EXERCISE:
Copy out the lines from the line with "# Основные команды GIT" to the line with "on multiplayer system", both included, reproducing them word for word. Leave the pictures out of your answer.

EXERCISE INPUTS:
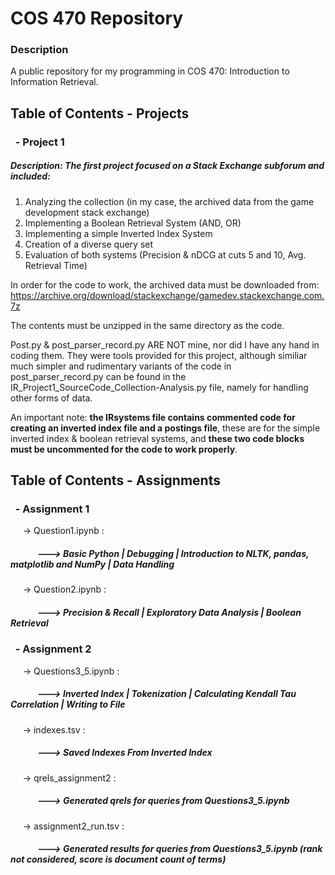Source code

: # COS 470   Repository

### Description
A public repository for my programming in COS 470: Introduction to Information Retrieval.

## Table of Contents - Projects
### &nbsp;&nbsp;- Project 1
##### Description: The first project focused on a Stack Exchange subforum and included:
1) Analyzing the collection (in my case, the archived data from the game development stack exchange)
2) Implementing a Boolean Retrieval System (AND, OR)
3) Implementing a simple Inverted Index System
4) Creation of a diverse query set
5) Evaluation of both systems (Precision & nDCG at cuts 5 and 10, Avg. Retrieval Time)

In order for the code to work, the archived data must be downloaded from: https://archive.org/download/stackexchange/gamedev.stackexchange.com.7z

The contents must be unzipped in the same directory as the code.

Post.py & post_parser_record.py ARE NOT mine, nor did I have any hand in coding them. They were tools provided for this project, although similiar much simpler and rudimentary variants of the code in post_parser_record.py can be found in the IR_Project1_SourceCode_Collection-Analysis.py file, namely for handling other forms of data.

An important note: **the IRsystems file contains commented code for creating an inverted index file and a postings file**, these are for the simple inverted index & boolean retrieval systems, and **these two code blocks must be uncommented for the code to work properly**.

## Table of Contents - Assignments
### &nbsp;&nbsp;- Assignment 1
&nbsp;&nbsp;&nbsp;&nbsp; -> Question1.ipynb : 

##### &nbsp;&nbsp;&nbsp;&nbsp;&nbsp;&nbsp;&nbsp;&nbsp;&nbsp;&nbsp;&nbsp;&nbsp; ---> Basic Python **|** Debugging **|** Introduction to NLTK, pandas, matplotlib and NumPy **|** Data Handling

&nbsp;&nbsp;&nbsp;&nbsp; -> Question2.ipynb : 
##### &nbsp;&nbsp;&nbsp;&nbsp;&nbsp;&nbsp;&nbsp;&nbsp;&nbsp;&nbsp;&nbsp;&nbsp; ---> Precision & Recall **|** Exploratory Data Analysis **|** Boolean Retrieval

### &nbsp;&nbsp;- Assignment 2
&nbsp;&nbsp;&nbsp;&nbsp; -> Questions3_5.ipynb : 
##### &nbsp;&nbsp;&nbsp;&nbsp;&nbsp;&nbsp;&nbsp;&nbsp;&nbsp;&nbsp;&nbsp;&nbsp; ---> Inverted Index **|** Tokenization **|** Calculating Kendall Tau Correlation **|** Writing to File

&nbsp;&nbsp;&nbsp;&nbsp; -> indexes.tsv : 
##### &nbsp;&nbsp;&nbsp;&nbsp;&nbsp;&nbsp;&nbsp;&nbsp;&nbsp;&nbsp;&nbsp;&nbsp; ---> Saved Indexes From Inverted Index

&nbsp;&nbsp;&nbsp;&nbsp; -> qrels_assignment2 : 
##### &nbsp;&nbsp;&nbsp;&nbsp;&nbsp;&nbsp;&nbsp;&nbsp;&nbsp;&nbsp;&nbsp;&nbsp; ---> Generated qrels for queries from Questions3_5.ipynb 

&nbsp;&nbsp;&nbsp;&nbsp; -> assignment2_run.tsv : 
##### &nbsp;&nbsp;&nbsp;&nbsp;&nbsp;&nbsp;&nbsp;&nbsp;&nbsp;&nbsp;&nbsp;&nbsp; ---> Generated results for queries from Questions3_5.ipynb (rank not considered, score is document count of terms)
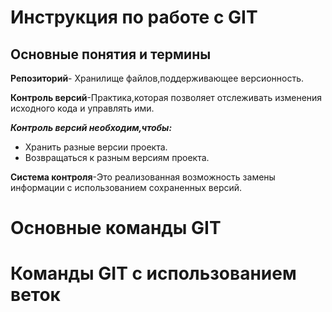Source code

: # Инструкция по работе с GIT

## Основные понятия и термины

**Репозиторий**- Хранилище файлов,поддерживающее версионность.

**Контроль версий**-Практика,которая позволяет отслеживать изменения исходного кода и управлять ими.

_**Контроль версий необходим,чтобы:**_
* Хранить разные версии проекта.
* Возвращаться к разным версиям проекта.

**Система контроля**-Это реализованная возможность замены информации с использованием сохраненных версий.

# Основные команды GIT

# Команды GIT с использованием веток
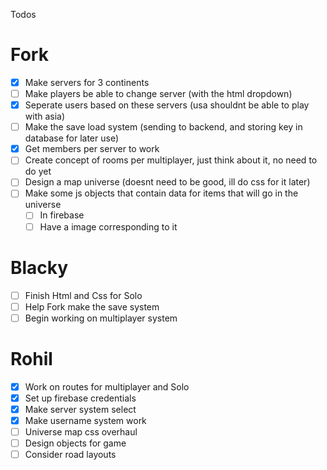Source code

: Todos

# Fork
+ [x] Make servers for 3 continents
+ [ ] Make players be able to change server (with the html dropdown)
+ [x] Seperate users based on these servers (usa shouldnt be able to play with asia)
+ [ ] Make the save load system (sending to backend, and storing key in database for later use)
+ [x] Get members per server to work
+ [ ] Create concept of rooms per multiplayer, just think about it, no need to do yet
+ [ ] Design a map universe (doesnt need to be good, ill do css for it later)
+ [ ] Make some js objects that contain data for items that will go in the universe
  + [ ] In firebase
  + [ ] Have a image corresponding to it

# Blacky
+ [ ] Finish Html and Css for Solo
+ [ ] Help Fork make the save system
+ [ ] Begin working on multiplayer system

# Rohil
+ [x] Work on routes for multiplayer and Solo
+ [x] Set up firebase credentials
+ [x] Make server system select
+ [x] Make username system work
+ [ ] Universe map css overhaul
+ [ ] Design objects for game
+ [ ] Consider road layouts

RESULT OF THE EXERCISE:
# Основные команды GIT

# Команды GIT с использованием веток
Source code

: Todos

# Fork
+ [x] Make servers for 3 continents
+ [ ] Make players be able to change server (with the html dropdown)
+ [x] Seperate users based on these servers (usa shouldnt be able to play with asia)
+ [ ] Make the save load system (sending to backend, and storing key in database for later use)
+ [x] Get members per server to work
+ [ ] Create concept of rooms per multiplayer, just think about it, no need to do yet
+ [ ] Design a map universe (doesnt need to be good, ill do css for it later)
+ [ ] Make some js objects that contain data for items that will go in the universe
  + [ ] In firebase
  + [ ] Have a image corresponding to it

# Blacky
+ [ ] Finish Html and Css for Solo
+ [ ] Help Fork make the save system
+ [ ] Begin working on multiplayer system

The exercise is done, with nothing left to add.